My dad came home on Thursday and told my family some pretty disturbing news: a man who used to work for him, one he called "a kid at the time," went on a shooting rampage at a mental health clinic in Pittsburgh and was shot and killed by police.
My dad talked a little about it, but of course, I'd like to respect his right to privacy. He hasn't spoken to reporters who called to ask him about the man and his past, so I don't feel that it's my right to speak on his behalf. What I will note, however, is that much like other sources are reporting, my dad said the man (who he kept calling a "kid" because he was only about 23 at the time) was very smart. He meant it in the bookish sense.
As the reports have come rolling it, it's apparent that my dad's assessment is one that others shared. He had a B.A. in chemistry from Carleton and B.S. in engineering from Columbia and had recently become a graduate student in biology. According to a quote from a former professor of his in the Huffington Post, he was a "good, hardworking student." In other words, a student like me.
It's these sorts of stories that really hit home for me. This man was surrounded by academia, its pressures and its protections. How is it possible that no one sought to reach out and help him? How is it possible that no one noticed? I think about my own students. I think about students I have met in past encounters as a student myself, as an intern for one of the academic advisement departments at a university, and as a teaching assistant. Would I be able to spot a student who needed help like this? I've been trained to spot distressed students, but am I really prepared?

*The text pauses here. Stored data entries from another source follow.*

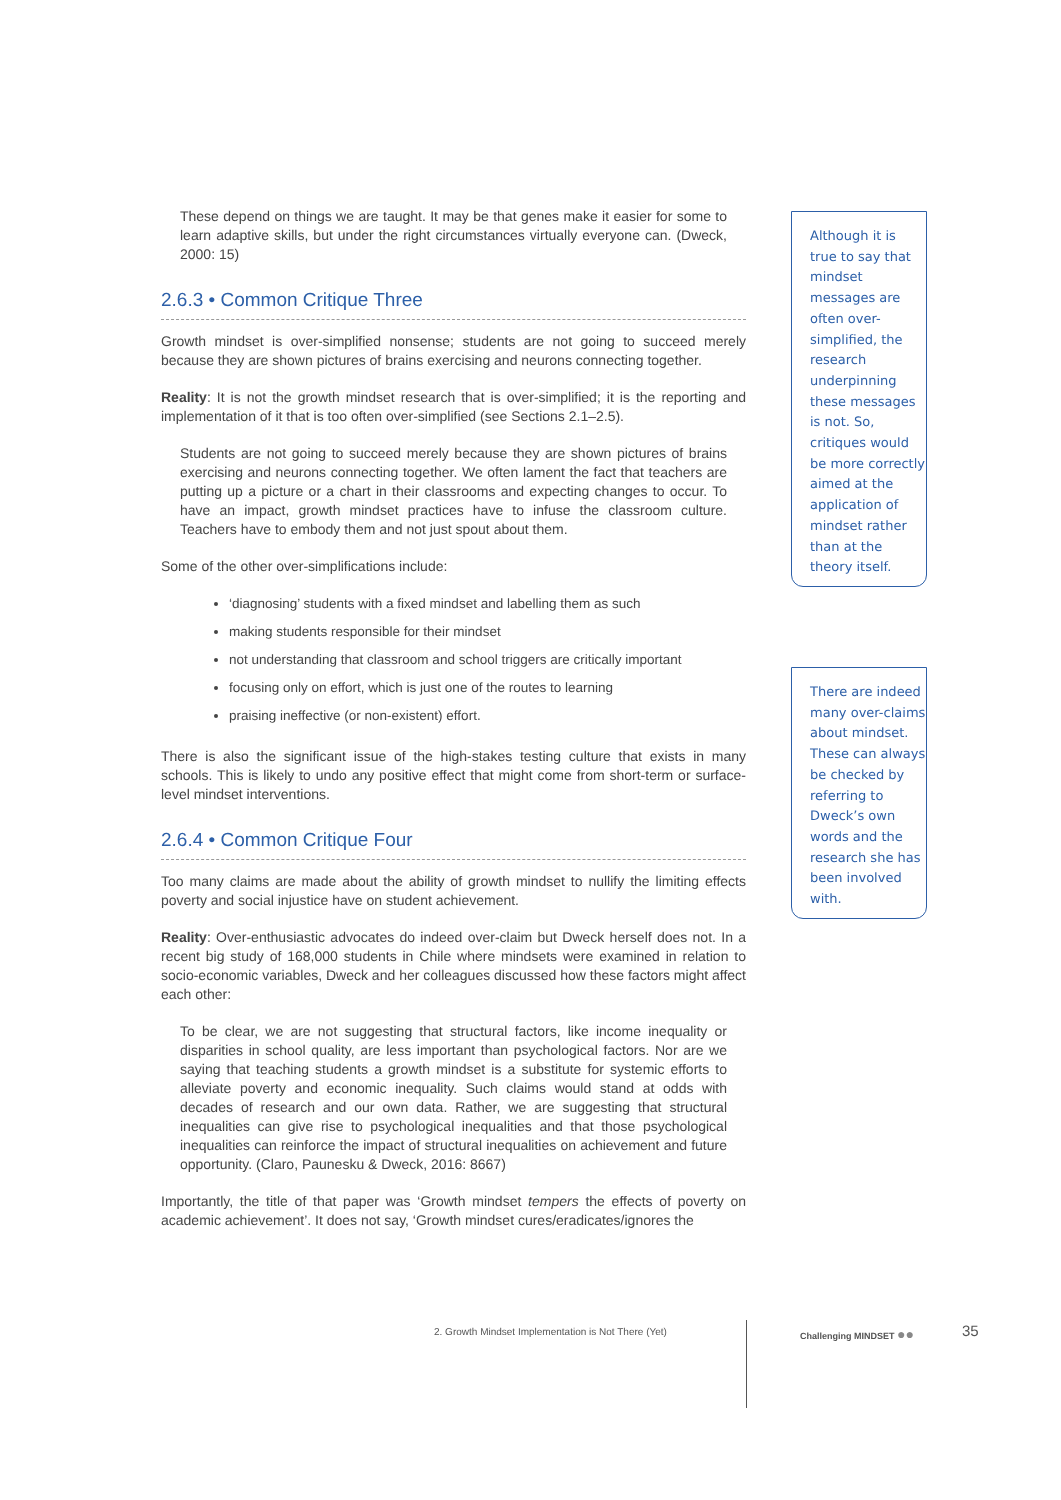These depend on things we are taught. It may be that genes make it easier for some to learn adaptive skills, but under the right circumstances virtually everyone can. (Dweck, 2000: 15)
2.6.3 • Common Critique Three
Growth mindset is over-simplified nonsense; students are not going to succeed merely because they are shown pictures of brains exercising and neurons connecting together.
Reality: It is not the growth mindset research that is over-simplified; it is the reporting and implementation of it that is too often over-simplified (see Sections 2.1–2.5).
Students are not going to succeed merely because they are shown pictures of brains exercising and neurons connecting together. We often lament the fact that teachers are putting up a picture or a chart in their classrooms and expecting changes to occur. To have an impact, growth mindset practices have to infuse the classroom culture. Teachers have to embody them and not just spout about them.
Some of the other over-simplifications include:
‘diagnosing’ students with a fixed mindset and labelling them as such
making students responsible for their mindset
not understanding that classroom and school triggers are critically important
focusing only on effort, which is just one of the routes to learning
praising ineffective (or non-existent) effort.
There is also the significant issue of the high-stakes testing culture that exists in many schools. This is likely to undo any positive effect that might come from short-term or surface-level mindset interventions.
2.6.4 • Common Critique Four
Too many claims are made about the ability of growth mindset to nullify the limiting effects poverty and social injustice have on student achievement.
Reality: Over-enthusiastic advocates do indeed over-claim but Dweck herself does not. In a recent big study of 168,000 students in Chile where mindsets were examined in relation to socio-economic variables, Dweck and her colleagues discussed how these factors might affect each other:
To be clear, we are not suggesting that structural factors, like income inequality or disparities in school quality, are less important than psychological factors. Nor are we saying that teaching students a growth mindset is a substitute for systemic efforts to alleviate poverty and economic inequality. Such claims would stand at odds with decades of research and our own data. Rather, we are suggesting that structural inequalities can give rise to psychological inequalities and that those psychological inequalities can reinforce the impact of structural inequalities on achievement and future opportunity. (Claro, Paunesku & Dweck, 2016: 8667)
Importantly, the title of that paper was ‘Growth mindset tempers the effects of poverty on academic achievement’. It does not say, ‘Growth mindset cures/eradicates/ignores the
Although it is true to say that mindset messages are often over-simplified, the research underpinning these messages is not. So, critiques would be more correctly aimed at the application of mindset rather than at the theory itself.
There are indeed many over-claims about mindset. These can always be checked by referring to Dweck’s own words and the research she has been involved with.
2. Growth Mindset Implementation is Not There (Yet)
Challenging MINDSET ●● 35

What I also think about is the fact that he was so brilliant. A chemistry degree. An engineering degree. Part of a Master's complete. All in prestigious programs. Yet, he couldn't deal with real people or real problems. He couldn't make sales. He couldn't teach. He couldn't handle his personal problems, so he turned to prescription drugs. In all that time with all of those degrees, what was he learning? Why wasn't he learning to relate to the world around him? It seems to me that for all of our emphasis on the importance of an education, the importance of going to a good school and getting into a good program, the importance of having an impressive degree, we lose so much when we continue to tell people "gosh, you're so smart" and give them no guidance when it comes to social interaction or skills that are useful beyond passing exams and doing research. Maybe someone should have asked him why he wanted to learn about chemistry, engineering, and biology. Maybe someone should have asked him what he enjoys doing in his spare time. Maybe someone should have asked him whether or not he liked himself or his life.
It makes me think back to Richard Miller's Writing at the End of the World and Stanley Fish's Save the World on Your Own Time. Miller would say that reading and writing is not transformative. There's no book that this man could have been made to read, no story that he could have been made to write that would have changed him if he was truly a sociopath. Fish would say it's simply not our job to fix people. I can't believe that I have no impact on people, though, in my class and otherwise. I won't believe it. I think something could have been done to stop this act of violence, and I wonder what I can do to stop another from happening.
For the medical worker that he killed and all of those whose lives are now shattered as a result of his thoughtless action, I feel immense sympathy. There's nothing that can be said or done that can make the pain of loss feel better, especially one as senseless as this. For those surviving their wounds, there is nothing that can remove the trauma they experienced. At the same time, however, I grieve for this man because I believe he is one that we let slip through the cracks, one who tried to fulfill the American image of success and failed, one who was told to be smart was enough when it wasn't. No more empty educations, please.